What this means for a client/patient:
- Keep in mind that there are many forms of vitamin B12 on the market. As a nutrition or health care professional, you want to ensure that you recommend a quality methylcobalamin supplement and not cyanocobalamin which is a cheap, dangerous synthetic form of the vitamin.
- Note that folic acid is also the synthetic version of folate – in other words, they are totally different. Everybody should steer clear of folic acid, not only those individuals with autism or methylation issues.

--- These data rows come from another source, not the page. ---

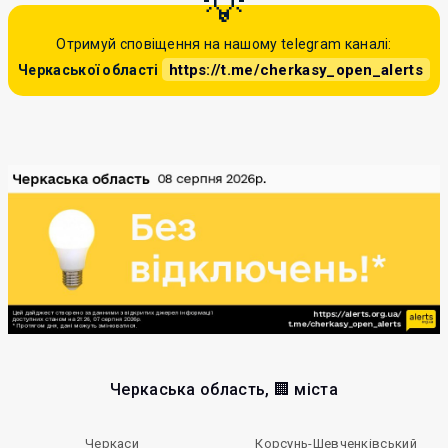
Отримуй сповіщення на нашому telegram каналі:
https://t.me/cherkasy_open_alerts
Черкаської області
Черкаська область, 🏢 міста
Черкаси
Корсунь-Шевченківський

I always recommend individuals work with a good integrative physician or nutrition professional. They can test B12 status, most often with an organic acid urine test looking at MMA levels (methylmalonic acid), rather than blood levels which can be deceiving. If you are a nutrition professional you will want to recommend the proper dose and form. Most often that will be methylcobalamin as the study highlights, but there are also adenosyl- and hydroxy- forms, as well as sublingual, injections, and other methods of administration. Other articles in the future (and our BioIndividual Nutrition Training), address these other forms; however, since the focus of this study was on methyl B12, we’ll save the others for another day.
References:
1. Hendren, R. L., James, S. J., Widjaja, F., Lawton, B., Rosenblatt, A., & Bent, S. (2016). Randomized, placebo-controlled trial of methyl B12 for children with autism. Journal of child and adolescent psychopharmacology. [Access the original article here.]
2. Menezo, Y. J., Elder, K., & Dale, B. (2015). Link between Increased Prevalence of Autism Spectrum Disorder Syndromes and Oxidative Stress, DNA Methylation, and Imprinting: The Impact of the Environment. JAMA pediatrics, 169(11), 1066-1067.
3. James, S. J., Cutler, P., Melnyk, S., Jernigan, S., Janak, L., Gaylor, D. W., & Neubrander, J. A. (2004). Metabolic biomarkers of increased oxidative stress and impaired methylation capacity in children with autism. The American journal of clinical nutrition, 80(6), 1611-1617.
4. Adams, J. B., Audhya, T., McDonough-Means, S., Rubin, R. A., Quig, D., Geis, E., … & Barnhouse, S. (2011). Nutritional and metabolic status of children with autism vs. neurotypical children, and the association with autism severity. Nutrition & metabolism, 8(1), 1.
5. Zhang, Y., Hodgson, N. W., Trivedi, M. S., Abdolmaleky, H. M., Fournier, M., Cuenod, M., … & Deth, R. C. (2015). Decreased Brain Levels of Vitamin B12 in Aging, Autism and Schizophrenia. PloS one, 11(1), e0146797-e0146797.